Drinking alcohol and smoking tobacco cigarettes throughout the first trimester of pregnancy is associated with nearly three times the risk of late stillbirth (at 28 or more weeks), compared to women who neither drink or smoke during pregnancy or quit both before the end of the first trimester, according to a study funded by the National Institutes of Health. Although prenatal smoking is known to increase stillbirth risk, the researchers conducted the study to examine how smoking combined with alcohol use might influence the risk. The researchers also confirmed the higher stillbirth risk from alcohol alone, which has been suggested by earlier, less comprehensive studies.
The study was conducted by researchers in the Prenatal Alcohol in SIDS and Stillbirth (PASS) Network and appears in JAMA Network Open. Funding was provided by NIH's Eunice Kennedy Shriver National Institute of Child Health and Human Development (NICHD), National Institute on Alcohol Abuse and Alcoholism (NIAAA), and National Institute on Deafness and Other Communication Disorders (NIDCD).
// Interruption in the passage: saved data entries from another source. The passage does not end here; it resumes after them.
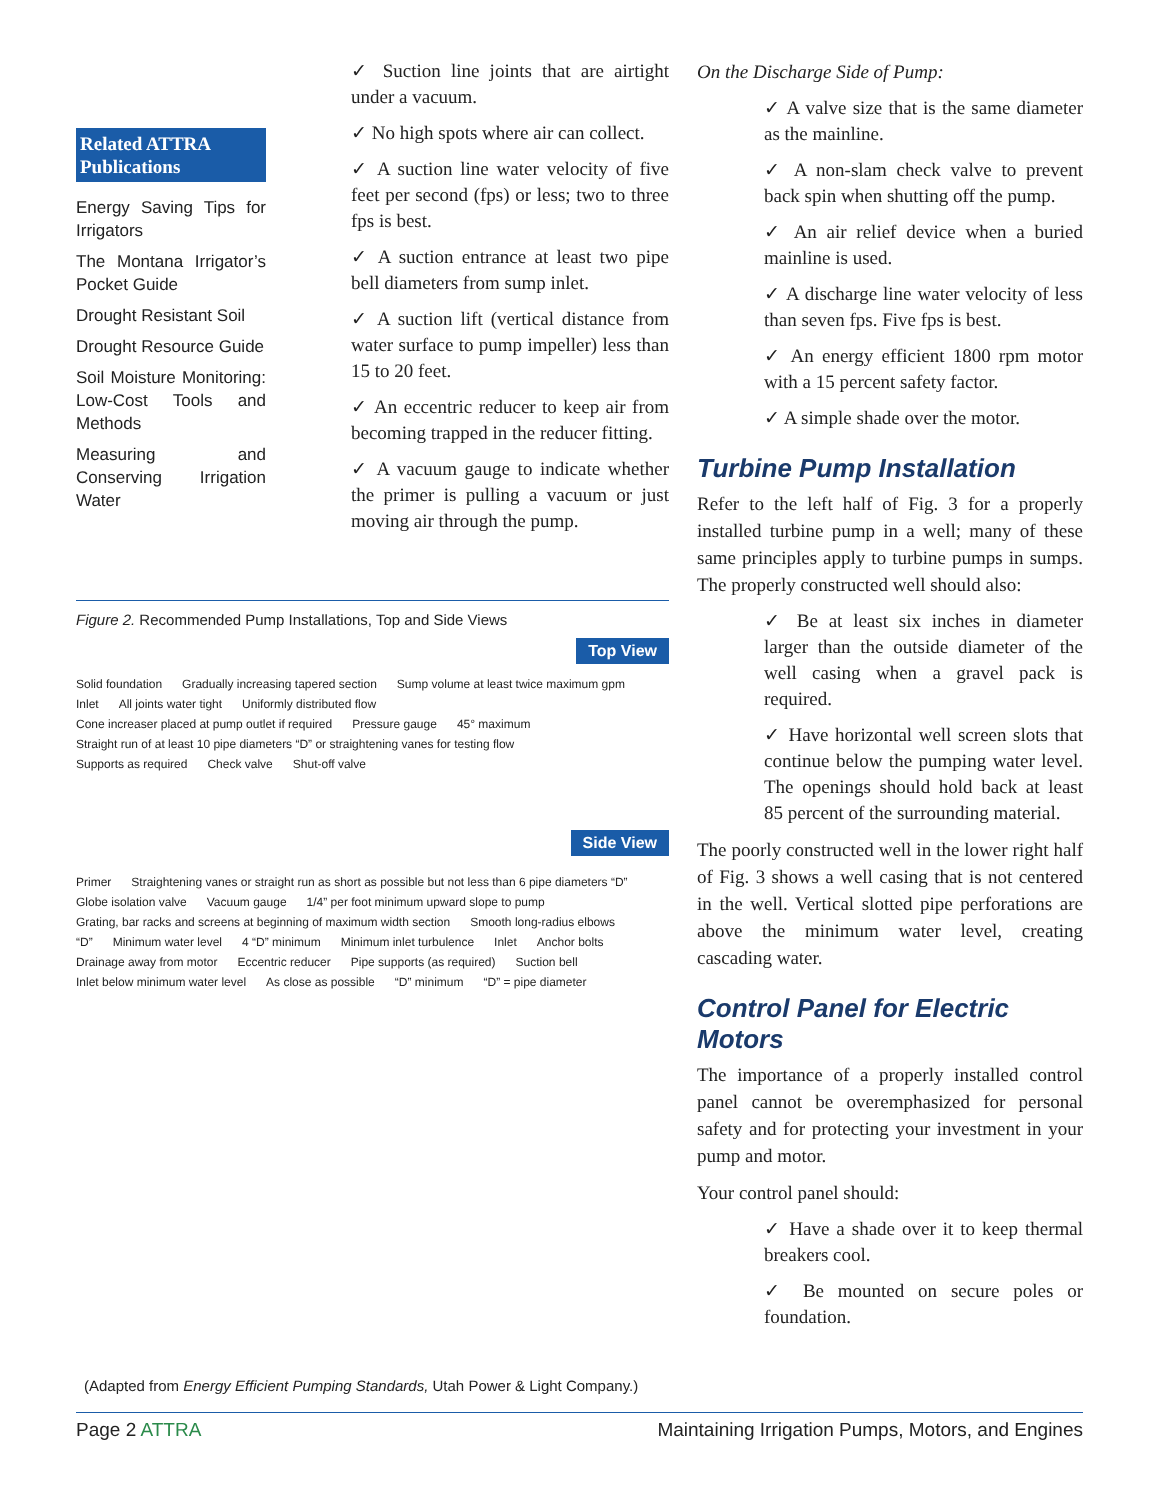Related ATTRA Publications
Energy Saving Tips for Irrigators
The Montana Irrigator’s Pocket Guide
Drought Resistant Soil
Drought Resource Guide
Soil Moisture Monitoring: Low-Cost Tools and Methods
Measuring and Conserving Irrigation Water
✓ Suction line joints that are airtight under a vacuum.
✓ No high spots where air can collect.
✓ A suction line water velocity of five feet per second (fps) or less; two to three fps is best.
✓ A suction entrance at least two pipe bell diameters from sump inlet.
✓ A suction lift (vertical distance from water surface to pump impeller) less than 15 to 20 feet.
✓ An eccentric reducer to keep air from becoming trapped in the reducer fitting.
✓ A vacuum gauge to indicate whether the primer is pulling a vacuum or just moving air through the pump.
Figure 2. Recommended Pump Installations, Top and Side Views
Top View
Solid foundation Gradually increasing tapered section Sump volume at least twice maximum gpm Inlet All joints water tight Uniformly distributed flow Cone increaser placed at pump outlet if required Pressure gauge 45° maximum Straight run of at least 10 pipe diameters “D” or straightening vanes for testing flow Supports as required Check valve Shut-off valve
Side View
Primer Straightening vanes or straight run as short as possible but not less than 6 pipe diameters “D” Globe isolation valve Vacuum gauge 1/4” per foot minimum upward slope to pump Grating, bar racks and screens at beginning of maximum width section Smooth long-radius elbows “D” Minimum water level 4 “D” minimum Minimum inlet turbulence Inlet Anchor bolts Drainage away from motor Eccentric reducer Pipe supports (as required) Suction bell Inlet below minimum water level As close as possible “D” minimum “D” = pipe diameter
(Adapted from Energy Efficient Pumping Standards, Utah Power & Light Company.)
On the Discharge Side of Pump:
✓ A valve size that is the same diameter as the mainline.
✓ A non-slam check valve to prevent back spin when shutting off the pump.
✓ An air relief device when a buried mainline is used.
✓ A discharge line water velocity of less than seven fps. Five fps is best.
✓ An energy efficient 1800 rpm motor with a 15 percent safety factor.
✓ A simple shade over the motor.
Turbine Pump Installation
Refer to the left half of Fig. 3 for a properly installed turbine pump in a well; many of these same principles apply to turbine pumps in sumps. The properly constructed well should also:
✓ Be at least six inches in diameter larger than the outside diameter of the well casing when a gravel pack is required.
✓ Have horizontal well screen slots that continue below the pumping water level. The openings should hold back at least 85 percent of the surrounding material.
The poorly constructed well in the lower right half of Fig. 3 shows a well casing that is not centered in the well. Vertical slotted pipe perforations are above the minimum water level, creating cascading water.
Control Panel for Electric Motors
The importance of a properly installed control panel cannot be overemphasized for personal safety and for protecting your investment in your pump and motor.
Your control panel should:
✓ Have a shade over it to keep thermal breakers cool.
✓ Be mounted on secure poles or foundation.
Page 2 ATTRA Maintaining Irrigation Pumps, Motors, and Engines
The study followed nearly 12,000 pregnancies among more than 8,500 women in South Africa and the U.S. Northern Plains. Compared to the pregnancies of women who did not drink or smoke or who quit both before the second trimester, women who drank and smoked through the first trimester and beyond had 2.78 times the risk for late stillbirth. Previously, the PASS Network found that the risk of Sudden Infant Death Syndrome, or SIDS, was 12 times higher in pregnancies exposed to maternal drinking and smoking past the first trimester.
NIAAA warns against drinking any alcohol during pregnancy because it can result in birth defects and neurodevelopmental abnormalities. The U.S. Centers for Disease Control and Prevention notes that smoking during pregnancy increases the risk for pregnancy complications, preterm birth, sudden infant death syndrome and infant health problems.
Odendaal, H., et al. (2021) Association of prenatal exposure to maternal drinking and smoking with the risk of stillbirth. JAMA Network Open. doi.org/10.1001/jamanetworkopen.2021.21726.